JAKARTA, KOMPAS.com - Wakil Ketua DPR Fahri Hamzah meminta pemerintah tidak antikritik. Sikap antikritik, kata dia, membuat pemerintah dengan mudah menggunakan aparat penegak hukum untuk menangkap pihak yang dianggap bersebrangan.
Hal itu disampaikan Fahri menanggapi penangkapan Sekretaris Jenderal Forum Umat Islam (FUI) Muhammad Al-Khaththath oleh Polisi. Al-Khaththath ditangkap karena diduga terlibat pemufakatan makar.
"Dalam demokrasi itu, orang ribut itu hari-hari. Kalau Anda enggak mau ribut-ribut, jangan demokrasi. Demokrasi memang negara ribut. Kalau negara senyap, negara otoriter, itu ada di Korea Utara," kata Fahri di Kompleks Parlemen, Senayan, Jakarta, Jumat (31/3/2017).
(Baca: Soal Penahanan Sekjen FUI Al-Khaththath, Polisi Tunggu Hasil Pemeriksaan)
Ia menambahkan rapat merancang demonstrasi bukanlah tindak pidana makar. Sebab dalam negara demokrasi, setiap warga negara berhak menyampaikan kritik kepada pemerintah sepanjang tidak anarkistis.
Apalagi, sejak era reformasi, pasal makar sudah sangat lama tidak digunakan. Ia pun menyayangkan Polisi yang kembali menggunakan pasal tersebut.
Fahri mengatakan, penggunaan pasal makar harus disertai bukti yang riil, sehingga tidak menjadi karet pengertiannya.

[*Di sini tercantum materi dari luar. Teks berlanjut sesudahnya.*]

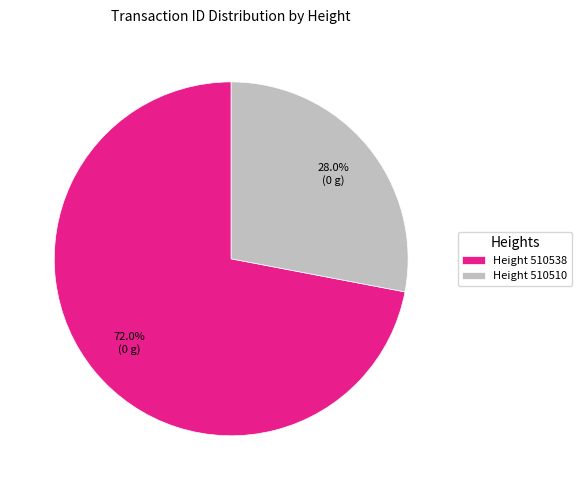

Rank the categories by value from lowest to highest.

Height 510510, Height 510538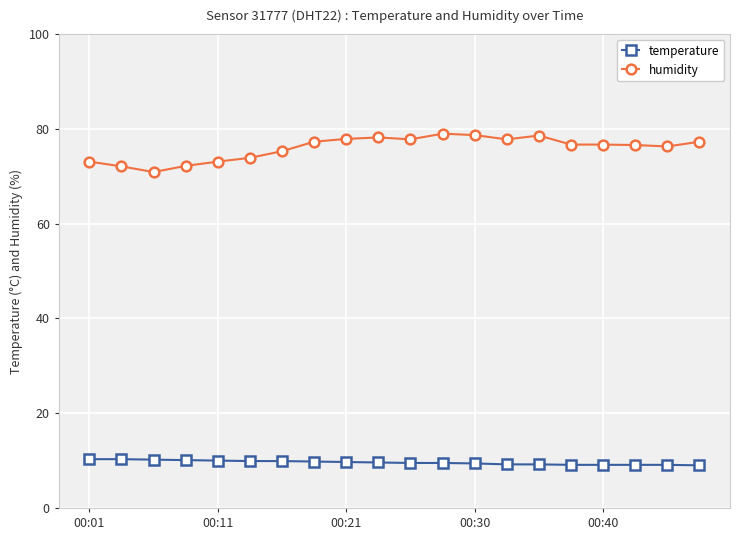

Which series has the largest total across all categories?

humidity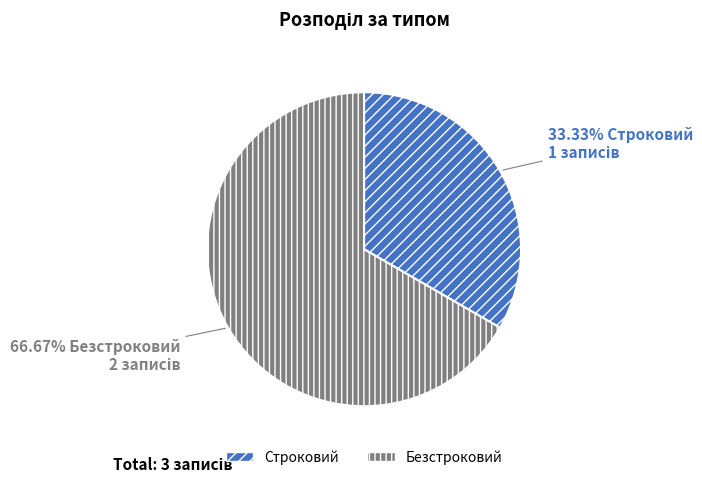

Does Строковий account for over 50% of the chart?

No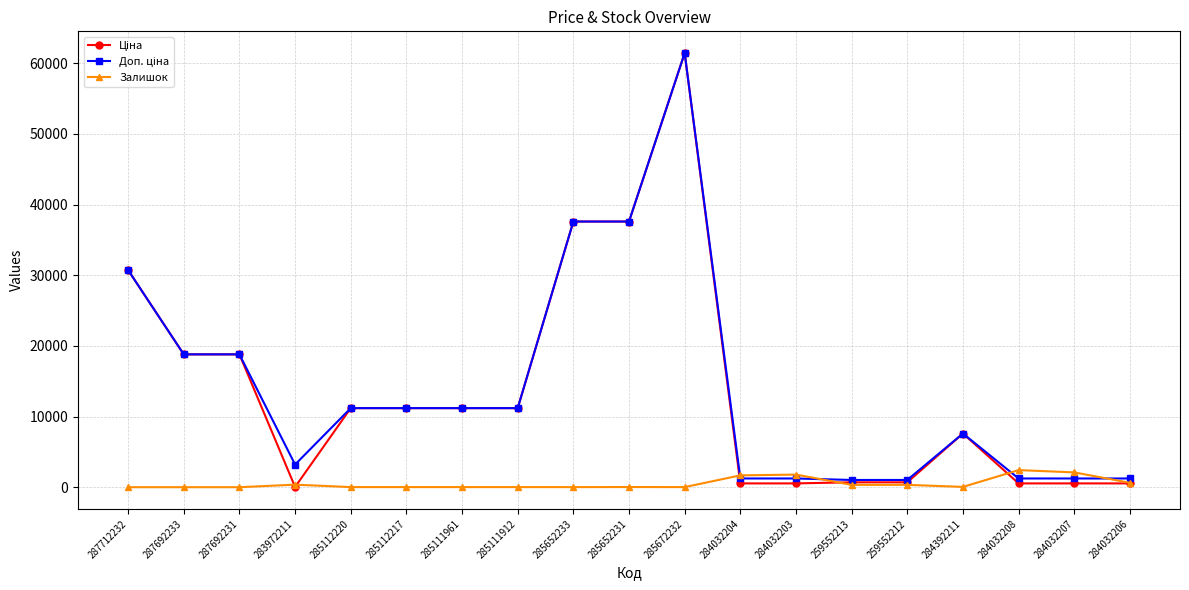

True or false: Залишок has more than 1 points higher than both neighbors.

True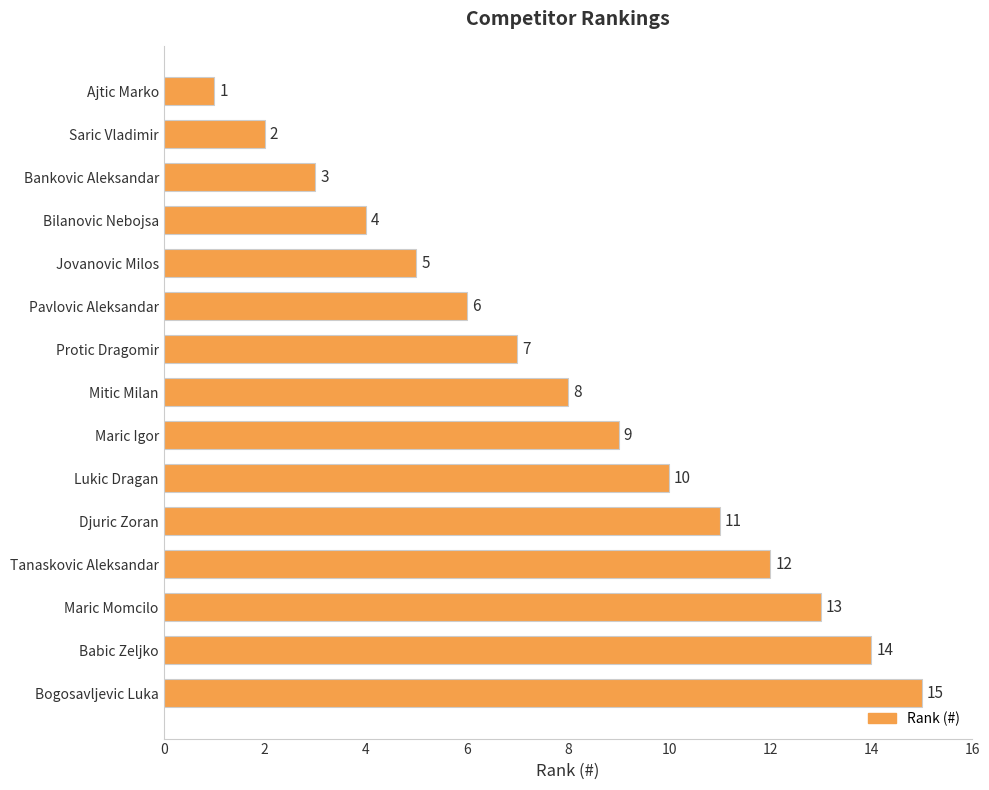

Rank the categories by value from highest to lowest.

Bogosavljevic Luka, Babic Zeljko, Maric Momcilo, Tanaskovic Aleksandar, Djuric Zoran, Lukic Dragan, Maric Igor, Mitic Milan, Protic Dragomir, Pavlovic Aleksandar, Jovanovic Milos, Bilanovic Nebojsa, Bankovic Aleksandar, Saric Vladimir, Ajtic Marko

"Kecuali dia bawa parang, bawa senjata yang ditembakan ke atas sambil teriak ingin menggulingkan pemerintahan, misalnya begitu. Nah itu boleh. Dilumpuhkan juga boleh. Itu namanya tangkap tangan. Alat bukti dan pelaku ada di satu tempat," tutur Fahri.
(Baca: Fadli Zon: Pemerintah Jangan Menakuti Warga yang Ingin Berunjuk Rasa)
"Kuping itu harus tebal kalau demokrasi. Kalau Kuping tipis jangan hidup di Indonesia. Suruh ke Korea Utara sana. Jadi rakyatnya Kim Jong Un, cocok itu. Begitu Presiden lewat tepuk tangan semua," lanjut Fahri.
Sekretaris Jenderal Forum Umat Islam (FUI) Muhammad Al-Khaththath ditangkap polisi pada Kamis (31/3/2017) malam di Hotel Kempinski, Jakarta Pusat.
Al-Khaththath dan empat orang lainnya ditangkap setelah diduga melakukan pertemuan untuk melakukan pemufakatan makar.